His arrest on Wednesday night was both bizarre and dramatic. The lawmaker commented on events live on Twitter as they unfolded.
The 64-year-old's car was surrounded outside his Democratic Action Party's headquarters before it was towed, with him still inside, to the notorious Helicoide prison inside SEBIN headquarters.
Guaido's latest attempt to undermine armed forces support for the embattled Maduro fizzled out after two days of clashes between protesters and the security services that left several people dead.
Venezuela was plunged into turmoil in January when Guaido declared himself acting president in a direct challenge to Maduro's authority.
He has since been recognised by more than 50 countries as he steps up the pressure to oust Maduro, whom he considers illegitimate after 2018 elections widely seen as fraudulent.

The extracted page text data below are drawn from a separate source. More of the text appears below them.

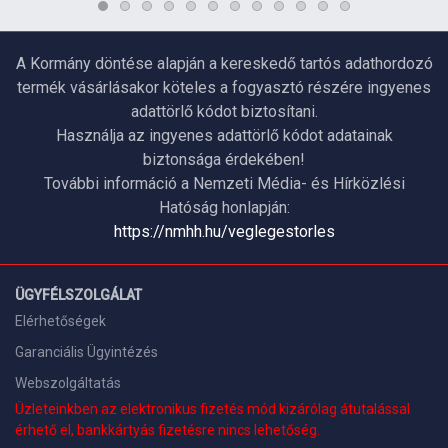
A Kormány döntése alapján a kereskedő tartós adathordozó
termék vásárlásakor köteles a fogyasztó részére ingyenes
adattörlő kódot biztosítani.
Használja az ingyenes adattörlő kódot adatainak
biztonsága érdekében!
További információ a Nemzeti Média- és Hírközlési
Hatóság honlapján:
https://nmhh.hu/veglegestorles
ÜGYFÉLSZOLGÁLAT
Elérhetőségek
Garanciális Ügyintézés
Webszolgáltatás
Üzleteinkben az elektronikus fizetés mód kizárólag átutalással
érhető el, bankkártyás fizetésre nincs lehetőség.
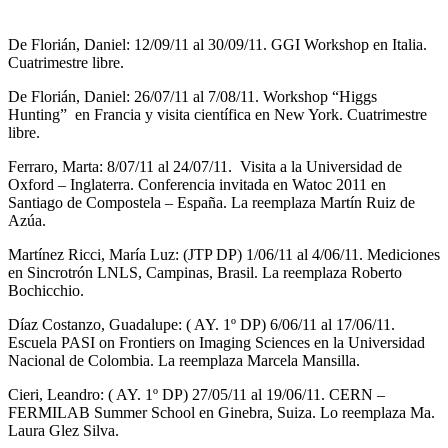
De Florián, Daniel: 12/09/11 al 30/09/11. GGI Workshop en Italia.
Cuatrimestre libre.
De Florián, Daniel: 26/07/11 al 7/08/11. Workshop “Higgs
Hunting” en Francia y visita científica en New York. Cuatrimestre
libre.
Ferraro, Marta: 8/07/11 al 24/07/11. Visita a la Universidad de
Oxford – Inglaterra. Conferencia invitada en Watoc 2011 en
Santiago de Compostela – España. La reemplaza Martín Ruiz de
Azúa.
Martínez Ricci, María Luz: (JTP DP) 1/06/11 al 4/06/11. Mediciones
en Sincrotrón LNLS, Campinas, Brasil. La reemplaza Roberto
Bochicchio.
Díaz Costanzo, Guadalupe: ( AY. 1º DP) 6/06/11 al 17/06/11.
Escuela PASI on Frontiers on Imaging Sciences en la Universidad
Nacional de Colombia. La reemplaza Marcela Mansilla.
Cieri, Leandro: ( AY. 1º DP) 27/05/11 al 19/06/11.
CERN –
FERMILAB Summer School en Ginebra, Suiza.
Lo reemplaza Ma.
Laura Glez Silva.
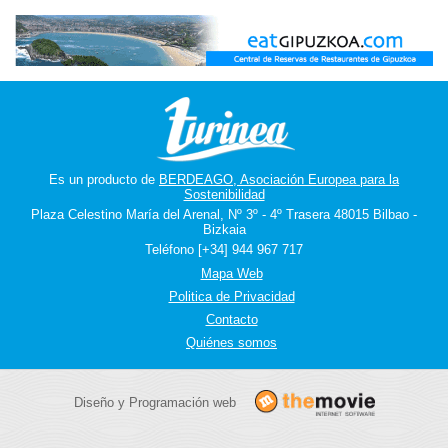
Es un producto de
BERDEAGO, Asociación Europea para la
Sostenibilidad
Plaza Celestino María del Arenal, Nº 3º - 4º Trasera 48015 Bilbao -
Bizkaia
Teléfono [+34] 944 967 717
Mapa Web
Politica de Privacidad
Contacto
Quiénes somos
Diseño y Programación web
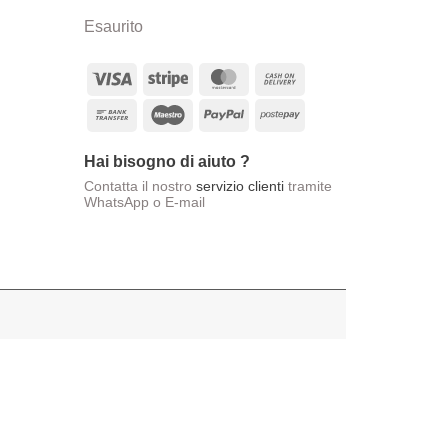
Esaurito
Visa
Stripe
MasterCard
Cash
On
Bank
Maestro
PayPal
Postepay
Delivery
Transfer
Hai bisogno di aiuto ?
Contatta il nostro
servizio clienti
tramite
WhatsApp o E-mail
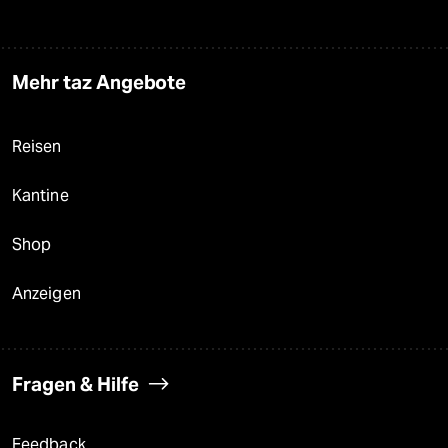
Mehr taz Angebote
Reisen
Kantine
Shop
Anzeigen
Fragen & Hilfe
Feedback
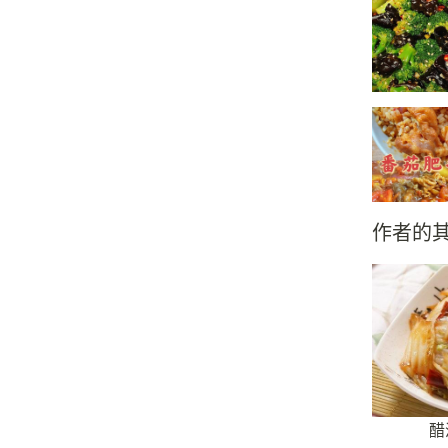
作者的
醋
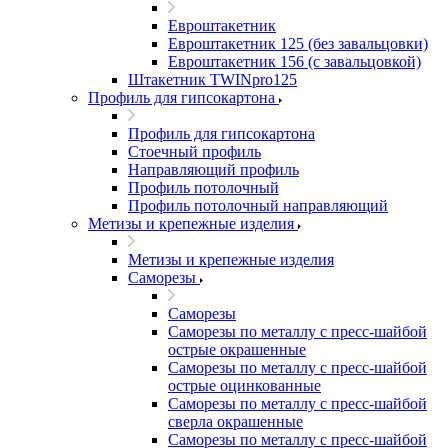
Евроштакетник
Евроштакетник 125 (без завальцовки)
Евроштакетник 156 (с завальцовкой)
Штакетник TWINpro125
Профиль для гипсокартона
Профиль для гипсокартона
Стоечный профиль
Направляющий профиль
Профиль потолочный
Профиль потолочный направляющий
Метизы и крепежные изделия
Метизы и крепежные изделия
Саморезы
Саморезы
Саморезы по металлу с пресс-шайбой
острые окрашенные
Саморезы по металлу с пресс-шайбой
острые оцинкованные
Саморезы по металлу с пресс-шайбой
сверла окрашенные
Саморезы по металлу с пресс-шайбой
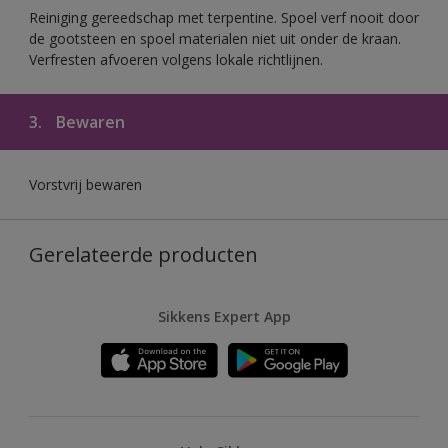
Reiniging gereedschap met terpentine. Spoel verf nooit door
de gootsteen en spoel materialen niet uit onder de kraan.
Verfresten afvoeren volgens lokale richtlijnen.
3.
Bewaren
Vorstvrij bewaren
Gerelateerde producten
Sikkens Expert App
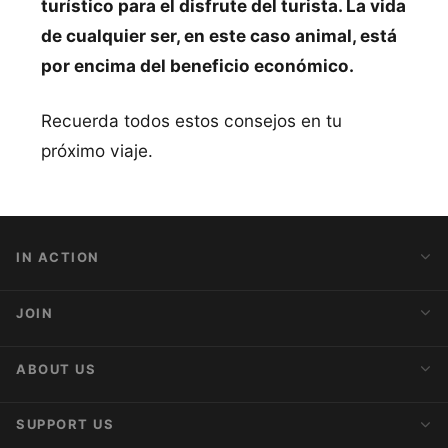
turístico para el disfrute del turista. La vida
de cualquier ser, en este caso animal, está
por encima del beneficio económico.
Recuerda todos estos consejos en tu
próximo viaje.
IN ACTION
Action Alerts
JOIN
Latest News
Blog
Activist Network
ABOUT US
Upcoming Actions
Internships
About AnimaNaturalis
SUPPORT US
Subscribe to Newsletter
Ideology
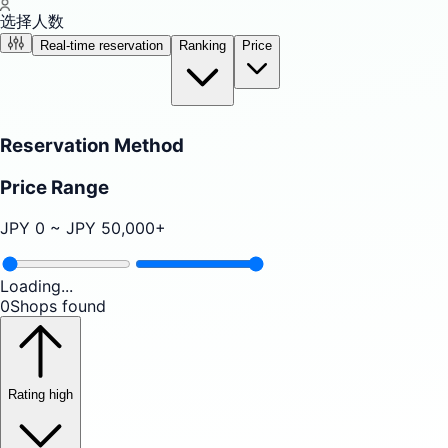
选择人数
Real-time reservation
Ranking
Price
Reservation Method
Price Range
JPY
0
~ JPY
50,000
+
Loading...
0
Shops found
Rating high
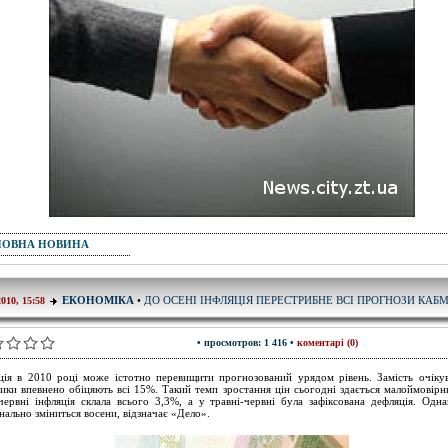
ПОВНА НОВИНА
ДО ОСЕНІ ІНФЛЯЦІЯ ПЕРЕСТРИБНЕ ВСІ ПРОГНОЗИ КАБ
ЕКОНОМІКА
•
2010, 15:58
• просмотров: 1 416 •
коментарі (0)
ція в 2010 році може істотно перевищити прогнозований урядом рівень. Замість очік
тики впевнено обіцяють всі 15%. Такий темп зростання цін сьогодні здається малоймовірн
-червні інфляція склала всього 3,3%, а у травні-червні була зафіксована дефляція. Одна
нально зміниться восени, відзначає «Дело».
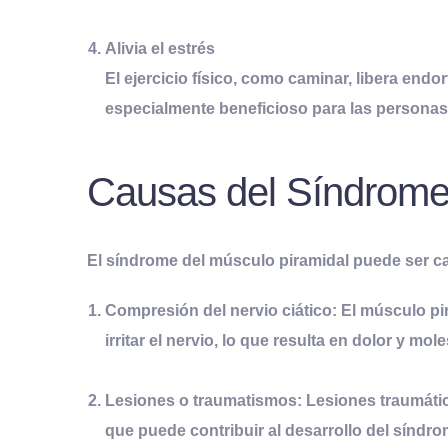
Alivia el estrés
El ejercicio físico, como caminar, libera endo
especialmente beneficioso para las personas
Causas del Síndrome 
El síndrome del músculo piramidal puede ser ca
Compresión del nervio ciático:
El músculo pir
irritar el nervio, lo que resulta en dolor y mole
Lesiones o traumatismos:
Lesiones traumátic
que puede contribuir al desarrollo del síndro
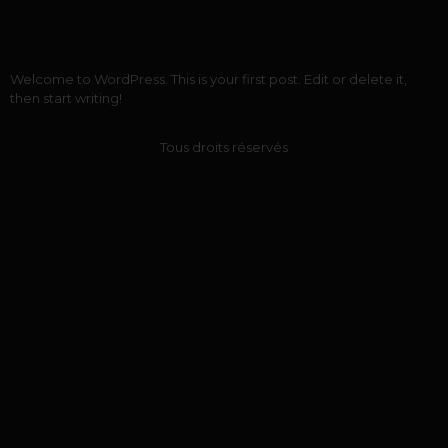
Welcome to WordPress. This is your first post. Edit or delete it,
then start writing!
Tous droits réservés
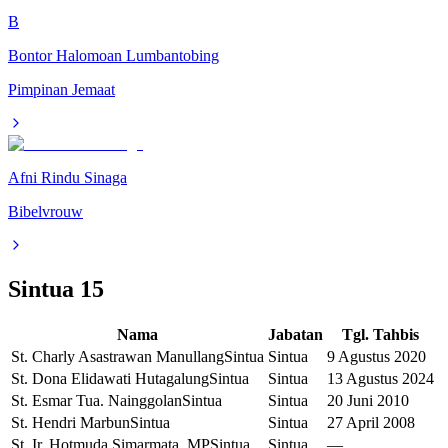
B
Bontor Halomoan Lumbantobing
Pimpinan Jemaat
Afni Rindu Sinaga
Bibelvrouw
Sintua
15
Nama
Jabatan
Tgl. Tahbis
St. Charly Asastrawan Manullang
Sintua
Sintua
9 Agustus 2020
St. Dona Elidawati Hutagalung
Sintua
Sintua
13 Agustus 2024
St. Esmar Tua. Nainggolan
Sintua
Sintua
20 Juni 2010
St. Hendri Marbun
Sintua
Sintua
27 April 2008
St. Ir. Hotmuda Simarmata, MP
Sintua
Sintua
—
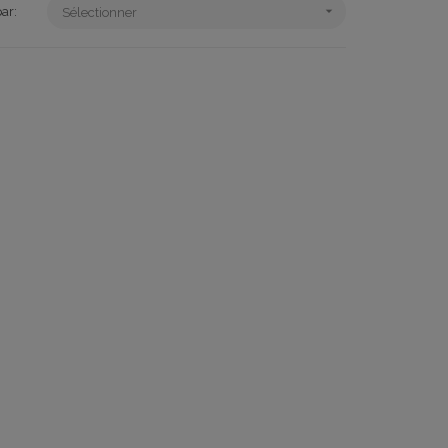

par:
Sélectionner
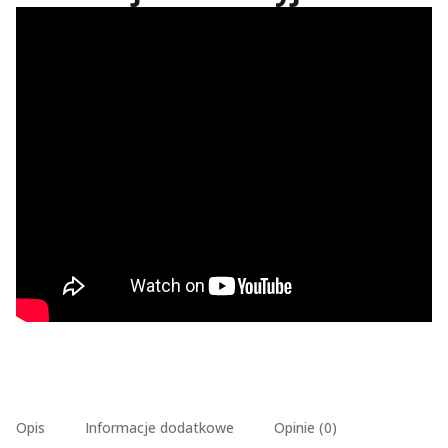
Opis
Informacje dodatkowe
Opinie (0)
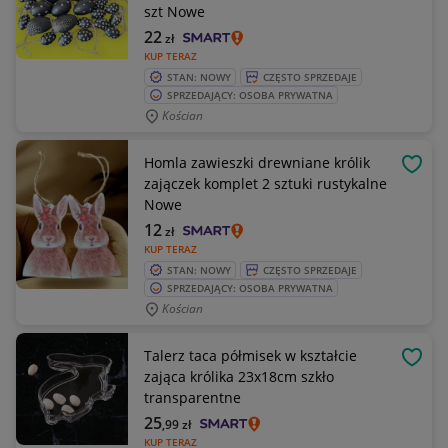
szt Nowe
22
zł
KUP TERAZ
STAN: NOWY
CZĘSTO SPRZEDAJE
SPRZEDAJĄCY: OSOBA PRYWATNA
Kościan
Homla zawieszki drewniane królik
OBSE
zajączek komplet 2 sztuki rustykalne
Nowe
12
zł
KUP TERAZ
STAN: NOWY
CZĘSTO SPRZEDAJE
SPRZEDAJĄCY: OSOBA PRYWATNA
Kościan
Talerz taca półmisek w kształcie
OBSE
zająca królika 23x18cm szkło
transparentne
25
,99
zł
KUP TERAZ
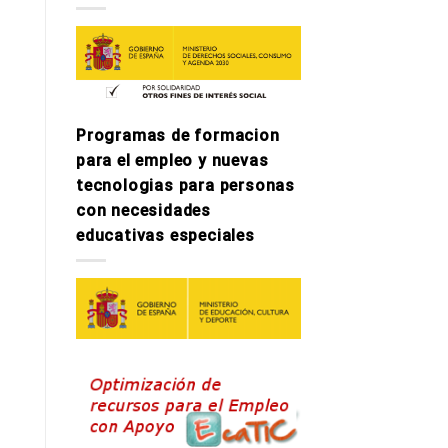
Programas de formacion
para el empleo y nuevas
tecnologi­as para personas
con necesidades
educativas especiales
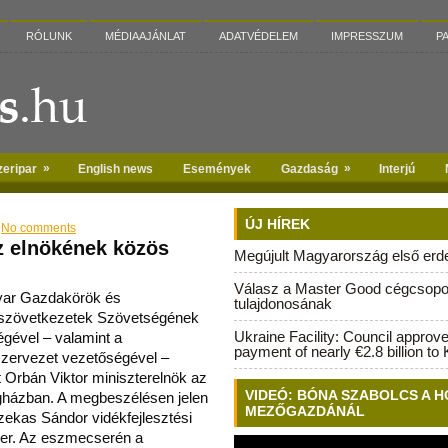
RÓLUNK
MÉDIAAJÁNLAT
ADATVÉDELEM
IMPRESSZUM
P
»
»
zeripar
English news
Események
Gazdaság
Interjú
ÚJ HÍREK
No comments
z elnökének közös
Megújult Magyarország első erdei
Válasz a Master Good cégcsopo
ar Gazdakörök és
tulajdonosának
zövetkezetek Szövetségének
Ukraine Facility: Council approv
égével – valamint a
payment of nearly €2.8 billion to 
zervezet vezetőségével –
t Orbán Viktor miniszterelnök az
VIDEÓ: BÓNA SZABOLCS A H
gházban.
A megbeszélésen jelen
MEZŐGAZDÁNÁL
zekas Sándor vidékfejlesztési
ter. Az eszmecserén a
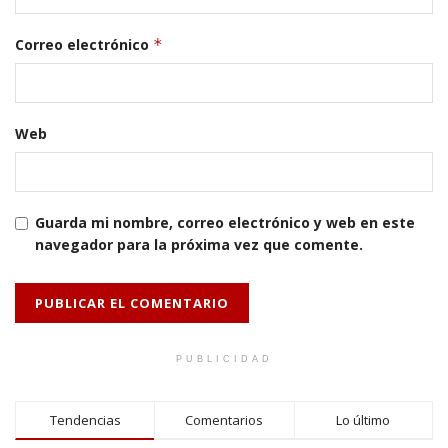
Correo electrónico
*
Web
Guarda mi nombre, correo electrónico y web en este
navegador para la próxima vez que comente.
PUBLICIDAD
Tendencias
Comentarios
Lo último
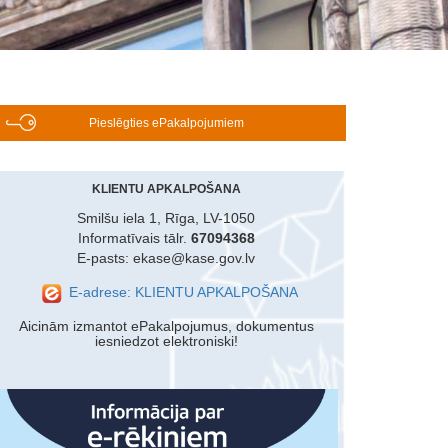
Pieslēgties ePakalpojumiem
KLIENTU APKALPOŠANA
Smilšu iela 1, Rīga, LV-1050
Informatīvais tālr.
67094368
E-pasts: ekase@kase.gov.lv
E-adrese: KLIENTU APKALPOŠANA
Aicinām izmantot ePakalpojumus, dokumentus
iesniedzot elektroniski!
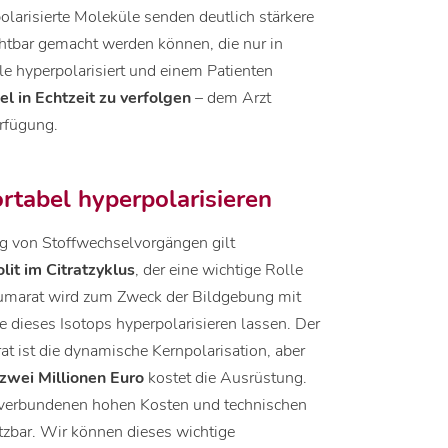
larisierte Moleküle senden deutlich stärkere
htbar gemacht werden können, die nur in
e hyperpolarisiert und einem Patienten
l in Echtzeit zu verfolgen
– dem Arzt
rfügung.
rtabel hyperpolarisieren
ng von Stoffwechselvorgängen gilt
lit im Citratzyklus
, der eine wichtige Rolle
Fumarat wird zum Zweck der Bildgebung mit
e dieses Isotops hyperpolarisieren lassen. Der
rat ist die dynamische Kernpolarisation, aber
 zwei Millionen Euro
kostet die Ausrüstung.
 verbundenen hohen Kosten und technischen
tzbar. Wir können dieses wichtige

But through months of crisis, Maduro - supported by China, Russia and his armed forces - has stood firm.
"The existing external and internal pressures have not been enough to convince Maduro and his inner circle to negotiate their exit ramp. What happens next in Venezuela is highly uncertain," said Moises Rendon of the Center for Strategic and International Studies in Washington.
Separately on Friday, Venezuela announced it was re-opening its land border with Brazil after Maduro ordered it shut in February, frustrating Guaido's attempt to bring stockpiled mostly-US humanitarian aid across the border.
Vice President Tareck El Aissami said the frontier with Brazil was "once again restored," and maritime links with the Caribbean island of Aruba were also reopened.
However, the border with Colombia and links with other parts of the former Dutch Antilles - closed at the same time on Maduro's orders - will remain shut, El Aissami said.
Venezuela has suffered more than four years of recession marked by shortages of basic necessities such as food and medicine.
The United Nations says a quarter of its 30 million population are in urgent need of aid, and more than 2.7 million have fled the deprivation.